### About this task
Start to finish, retype the entries exactly while omitting the pictures.

### Items listed in a dataset
^^^^^^^^^^^^^^^^
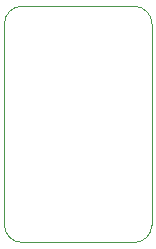
<source format=gbr>
G04 #@! TF.GenerationSoftware,KiCad,Pcbnew,(5.0.1)-4*
G04 #@! TF.CreationDate,2021-03-19T14:51:32+02:00*
G04 #@! TF.ProjectId,Jekabs_ilja_Sumo_Test_Sensor_board,4A656B6162735F696C6A615F53756D6F,rev?*
G04 #@! TF.SameCoordinates,Original*
G04 #@! TF.FileFunction,Profile,NP*
%FSLAX46Y46*%
G04 Gerber Fmt 4.6, Leading zero omitted, Abs format (unit mm)*
G04 Created by KiCad (PCBNEW (5.0.1)-4) date 2021.03.19. 14:51:32*
%MOMM*%
%LPD*%
G01*
G04 APERTURE LIST*
%ADD10C,0.100000*%
G04 APERTURE END LIST*
D10*
X134000000Y-91000000D02*
G75*
G02X132500000Y-92500000I-1500000J0D01*
G01*
X121500000Y-74000000D02*
X121500000Y-91000000D01*
X123000000Y-92500000D02*
X132500000Y-92500000D01*
X134000000Y-91000000D02*
X134000000Y-74000000D01*
X132500000Y-72500000D02*
G75*
G02X134000000Y-74000000I0J-1500000D01*
G01*
X132500000Y-72500000D02*
X123000000Y-72500000D01*
X121500000Y-74000000D02*
G75*
G02X123000000Y-72500000I1500000J0D01*
G01*
X123000000Y-92500000D02*
G75*
G02X121500000Y-91000000I0J1500000D01*
G01*
M02*

</source>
^^^^^^^^^^^^^^^^
### Response area
<source format=gbr>
G04 #@! TF.GenerationSoftware,KiCad,Pcbnew,(5.0.1)-4*
G04 #@! TF.CreationDate,2021-03-19T14:51:32+02:00*
G04 #@! TF.ProjectId,Jekabs_ilja_Sumo_Test_Sensor_board,4A656B6162735F696C6A615F53756D6F,rev?*
G04 #@! TF.SameCoordinates,Original*
G04 #@! TF.FileFunction,Profile,NP*
%FSLAX46Y46*%
G04 Gerber Fmt 4.6, Leading zero omitted, Abs format (unit mm)*
G04 Created by KiCad (PCBNEW (5.0.1)-4) date 2021.03.19. 14:51:32*
%MOMM*%
%LPD*%
G01*
G04 APERTURE LIST*
%ADD10C,0.100000*%
G04 APERTURE END LIST*
D10*
X134000000Y-91000000D02*
G75*
G02X132500000Y-92500000I-1500000J0D01*
G01*
X121500000Y-74000000D02*
X121500000Y-91000000D01*
X123000000Y-92500000D02*
X132500000Y-92500000D01*
X134000000Y-91000000D02*
X134000000Y-74000000D01*
X132500000Y-72500000D02*
G75*
G02X134000000Y-74000000I0J-1500000D01*
G01*
X132500000Y-72500000D02*
X123000000Y-72500000D01*
X121500000Y-74000000D02*
G75*
G02X123000000Y-72500000I1500000J0D01*
G01*
X123000000Y-92500000D02*
G75*
G02X121500000Y-91000000I0J1500000D01*
G01*
M02*

</source>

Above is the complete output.